Crucified before Christ.

With each window of bleeding torture and screaming agony, the question plagued me again and again. I could not find the one I sought. Then suddenly he was there, like a needle in my mind.

His body was crucified without nails or a cross on an outcropping of granite rock. There he lie underneath the blue sky, his form left open and fragile like Prometheus to the vulture's beak.

Crucified before Christ.

There was no blood in this vision, only the sense of his deep, unsurmountable pain. The kind not merely physical, but like an overwhelming ocean that leaves you bared upon craggy cliffs. He was alone there, his body naked and rippling with muscles straining against death. My vision froze with the heavy implication and again the question, the unanswerable, plaguing question! Who was he? Why was he before Christ?

My mind screamed again with the question, the vision faded and I was again where God, Eternity, had placed me.

I smelled the dirt and felt the glaring heat of the desert in my eyes. The world bustled around me as the market place filled with people. I was wearing matronly rags, my hands that of a person that had passed many years of weaving and working. This place was warm, and yet, a great cold sadness fell upon me. The people in the market continued their daily routine all around, the merchant gathered his wares, the children played in the street. There were people walking with no knowledge of what lay ahead in the future, only with the purpose of coming and going from one point to another. On and on they went, and yet here I was. I knew the future and I was saddened. It was a future that had been decreed, but why, why did it have to be my son? It all felt like a play, a grand performance where I was the part of a mother who knew her son was going to die, that he had to die. It was fate, it was destiny, it was the will of Eternity. I felt I should not complain, it was a holy design, one that I was only a piece of.

There I was again, standing on Golgotha, the place of bones. The play had reached its climax.
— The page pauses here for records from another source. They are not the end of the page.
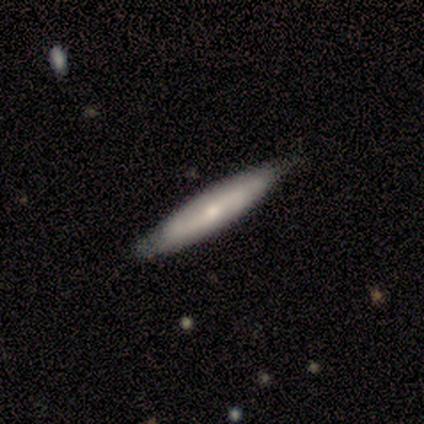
A smooth galaxy with no disk features (60%) that is cigar-shaped (100%). Merging: none (80%).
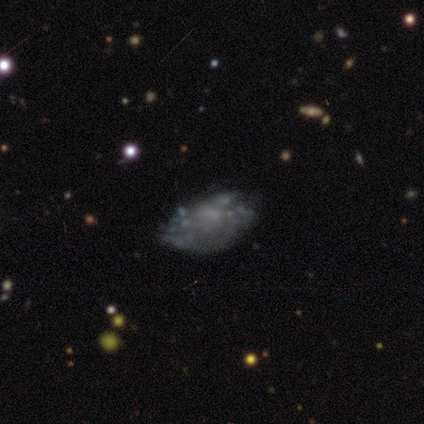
Smooth or featured? featured or disk (62%)
Edge-on disk? no (88%)
Bar? no (57%)
Spiral arms? no (71%)
Bulge size? none (57%)
Merging? none (55%)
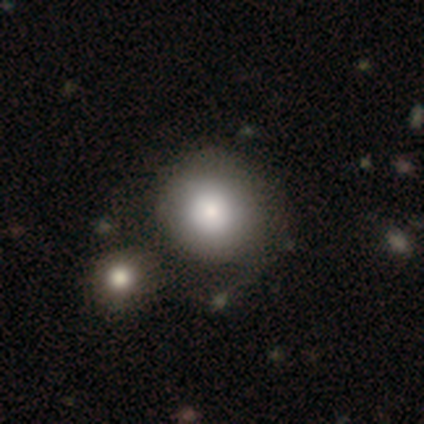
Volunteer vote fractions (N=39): Overall: smooth (87%). How rounded: round (94%). Merging: none (39%; merger 17%).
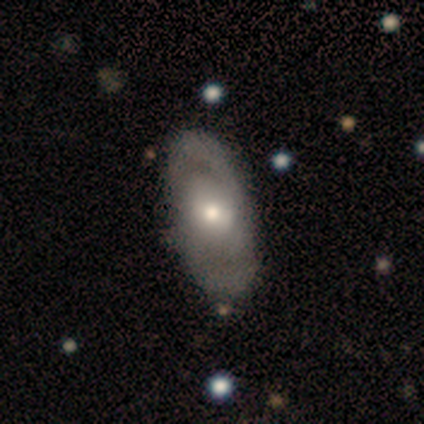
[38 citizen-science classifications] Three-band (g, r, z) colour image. It shows a featured or disk galaxy (63%) with no bar (58%), 2 (85%) medium (54%) spiral arms (54%) and a moderate central bulge (67%). Merging: none (77%).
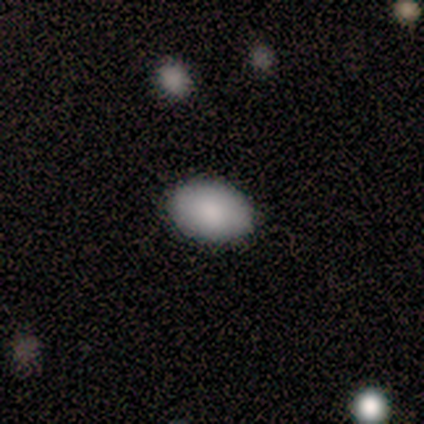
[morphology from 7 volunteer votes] smooth_or_featured: smooth (p=1.00)
how_rounded: in between (p=0.86) [alt: round p=0.14]
merging: none (p=1.00)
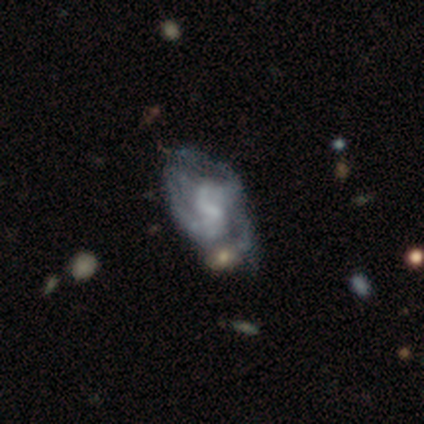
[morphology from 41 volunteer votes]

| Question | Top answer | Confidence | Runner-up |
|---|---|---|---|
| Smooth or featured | featured or disk | 85% | smooth (12%) |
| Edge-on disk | no | 94% | yes (6%) |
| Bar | weak | 61% | no (27%) |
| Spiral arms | yes | 88% | no (12%) |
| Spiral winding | medium | 45% | loose (34%) |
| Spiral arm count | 2 | 48% | can't tell (28%) |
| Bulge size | small | 39% | moderate (27%) |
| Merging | major disturbance | 25% | none (22%) |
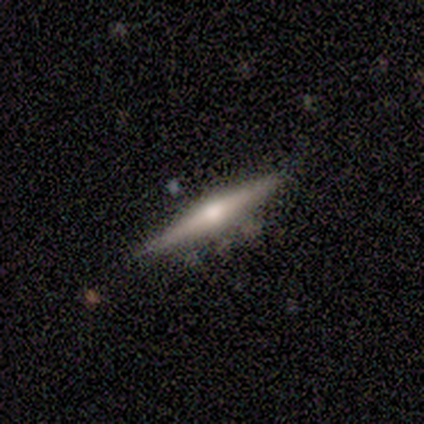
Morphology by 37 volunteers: A featured or disk galaxy (76%) viewed edge-on (96%) with a rounded central bulge (96%). Merging: none (83%).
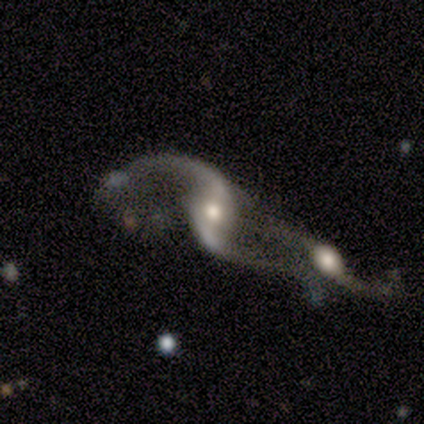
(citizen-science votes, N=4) Q: Smooth or featured?
A: featured or disk (100%)
Q: Edge-on disk?
A: no (100%)
Q: Bar?
A: weak (75%); runner-up: no (25%)
Q: Spiral arms?
A: yes (100%)
Q: Spiral winding?
A: loose (100%)
Q: Spiral arm count?
A: 2 (100%)
Q: Bulge size?
A: moderate (75%); runner-up: small (25%)
Q: Merging?
A: merger (75%); runner-up: major disturbance (25%)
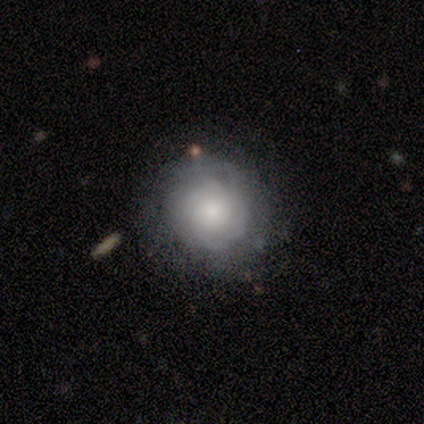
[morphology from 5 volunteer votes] smooth-or-featured: smooth: 80% | featured or disk: 20% | star or artifact: 0%
  how-rounded: round: 100% | in between: 0% | cigar-shaped: 0%
  merging: none: 80% | minor disturbance: 20% | major disturbance: 0% | merger: 0%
The screams of torture filled my ears and I almost denied that one of those voices was my son's as they nailed him to the cross. I had loved him knowing he would die like this. I had lived with the knowledge my child would meet this awful fate. And then, I played the part like I was meant to. The sun began to set, the whole world filled with the orange hues of dying twilight. I looked up into his eyes, his frail body hanging there, but all I could see was shadow and blood. I could not see the distance up the cross, only the crimson blood of life that ran down his face like tears from his crown of thorns. I wanted to cry, and yet I could not because I knew. I wanted to touch his face, but I could not reach it.

Suddenly the wind and the shadows raised in a torrent and again my soul was cast to Eternity.

The dream, the journey, ended with the question repeating again in my mind.

...crucified before Christ...

Nice, but confusing

Wanderer (September 5th, 2003, 8:39 am)

It's masterfully told. The story creates intens haunting images, but the last part is a bit confusing to me (even after a couple reads), i can't quite figure it out.

Nice, but confusing

Angelas (September 15th, 2003, 2:12 pm)

yes...I'm confused by it myself ..but I'm still trying to figure out how to change this story to make it ..make more sense? LOL That's why it's so hard to write in dream logic^_^ Thanks for commenting!